Yin and Yang, Water and Fire

Discussion on the three big Chinese internals, Yiquan, Bajiquan, Piguazhang and other similar styles.

Yin and Yang, Water and Fire

Postby Bob on Wed Oct 24, 2012 12:14 pm

http://www.plumpub.com/kaimen/2012/yin- ... -and-fire/

Yin and Yang, Water and Fire

The philosophy of Yin and Yang is certainly not the type of philosophical inquiry of, say, Husserl. The consideration of Yin and Yang is closer to a quotidian philosophy, the kind of thing you can apply to daily existence. By this I do not mean it is superior or inferior, simply different. Philosophy comes in many tastes.

It is a philosophy of layered reality, a series of templates that are laid atop one another. The first layer is Yin and Yang. Pretty much everyone knows that, but few get much beyond it.

Yin and Yang are absolute in the purest sense; like a spaceship matching the speed of life, it is possible to think about ‘it’, but you will never see ‘it’. We need to descend a level to get closer to human life as it is lived. And that means Fire and Water.

In Chinese studies, Heaven and Earth are each represented by a code composed of either three solid or three broken lines. You can think of Heaven as Father and Earth as Mother. They have a number of children, each one also represented in this fashion.

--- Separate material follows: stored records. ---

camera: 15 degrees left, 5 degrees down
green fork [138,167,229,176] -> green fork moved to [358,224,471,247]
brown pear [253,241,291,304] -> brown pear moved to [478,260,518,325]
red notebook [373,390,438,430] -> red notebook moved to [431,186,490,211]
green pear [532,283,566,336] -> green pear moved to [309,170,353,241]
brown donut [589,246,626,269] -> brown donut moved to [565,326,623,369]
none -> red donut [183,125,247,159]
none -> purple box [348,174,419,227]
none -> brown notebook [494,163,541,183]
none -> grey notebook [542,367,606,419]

The middle male child has a strong feminine side . His quality is water, or the Abysmal, meaning not that he is bad but that he pulls things downward. The daughter who has male traits but is at core feminine is Li, or Fire . Her attribute is to cling, like flames on a log. Where her brother is Solid, she is Beautiful.

Fire and Water are the Yin and Yang of the real world. As symbolic as the Star of David, they have the essential nature of rising and descending, standing stolid and clinging, expanding and contracting. Unlike the Greek elements, they are not so much material as transformational. Dark and bright, cooling and heating, they are the essential qualities which Chinese philosophers believed to be essential to the alchemy of life.

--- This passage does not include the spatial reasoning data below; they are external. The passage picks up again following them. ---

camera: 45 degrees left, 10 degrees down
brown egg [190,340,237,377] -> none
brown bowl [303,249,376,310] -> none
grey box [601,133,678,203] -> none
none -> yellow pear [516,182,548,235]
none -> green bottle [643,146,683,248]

Whether you are into this philosophy or not, it is interesting and sometimes fascinating to see the signs in Kung Fu and know how to read them. For instance, you might walk into a Kung Fu school and see the character for “fire” displayed on the altar, but upside down. What would that mean? First, it illustrates the need to possess the fire required for martial arts, but also to control it, the result of martial training. Second, it shows that fire which, like a dutiful daughter, wants to return to her father, is seen in Chinese thinking (and pretty much everywhere else) as life “burning itself up.” Kung Fu is said to be one of those arts, like some forms of Qigong, that slows the normal expenditure of vital energy.

Many, many movements and postures are modeled after the fire and water analogy. For example, the heart is seen as a chamber of fire while the kidneys and bladder are “water.” Many advanced standing practices require sophisticated alignment which suppress the chest and raises the pelvis in order to “bring water and fire together,” as in a crucible.

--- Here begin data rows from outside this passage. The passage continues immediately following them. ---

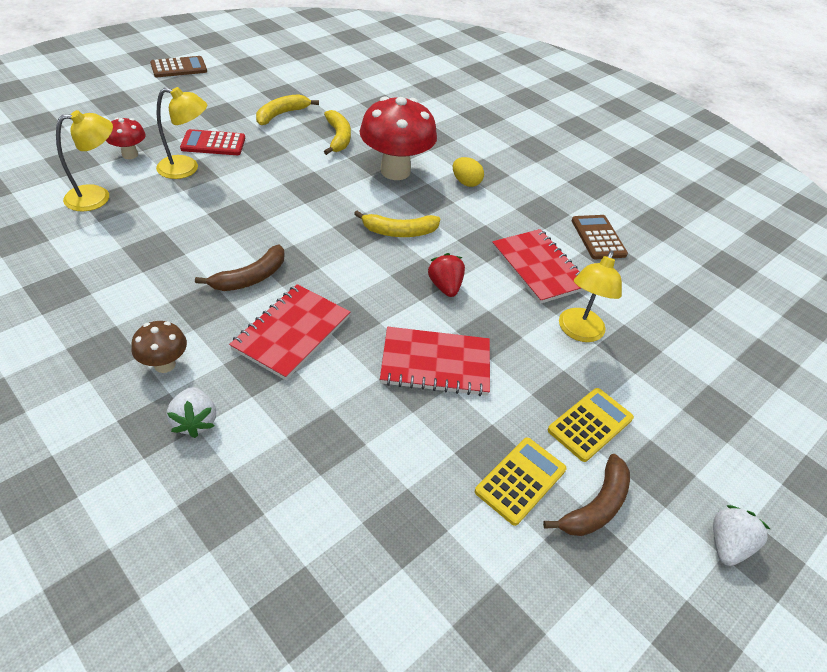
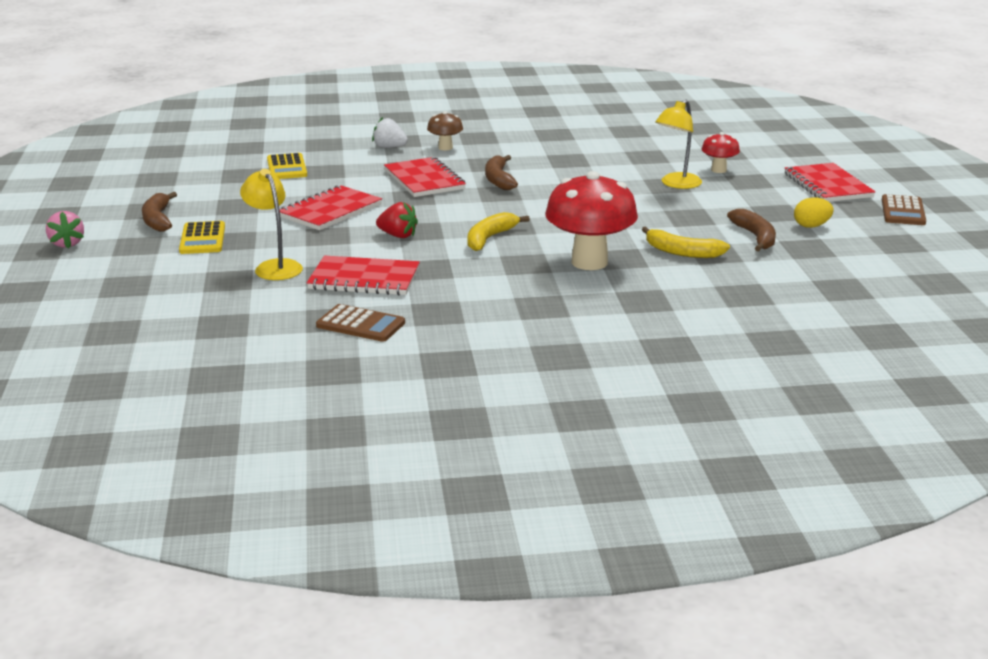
camera: 130 degrees right, 20 degrees down
yellow lamp [56,110,113,211] -> none
red calculator [180,129,245,155] -> none
yellow banana [256,94,319,125] -> brown banana [727,209,776,251]
yellow egg [453,157,484,187] -> yellow egg moved to [794,197,834,228]
yellow calculator [475,438,566,526] -> yellow calculator moved to [267,153,307,179]
white strawberry [713,505,770,566] -> pink strawberry [46,211,84,249]
none -> red notebook [784,163,875,202]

The word Qi itself is constructed out of calligraphic strokes that indicate the action of heated water, or fermenting rice X. All of the changes in Kung Fu—the choice of moves, the ratio of form to function, the attributes of the different weapons—can be seen as elements in this constant round-robin of fire and water.

Getting back to the symbolic approach we can say that if fire and water are brought together in the right way they may exchange their cores, temporarily making them both return to the Heaven/Earth purities. To those who understand this pattern, it is the beginning of a cleansing process, something akin to grace.

Watching a group of Kung Fu students working out, we often see the soft fluid movements almost unintentionally exploding in random outbursts. Harmonizing the fluid and the fiery is an art indeed. In the case of Kung Fu, it is the art within the art.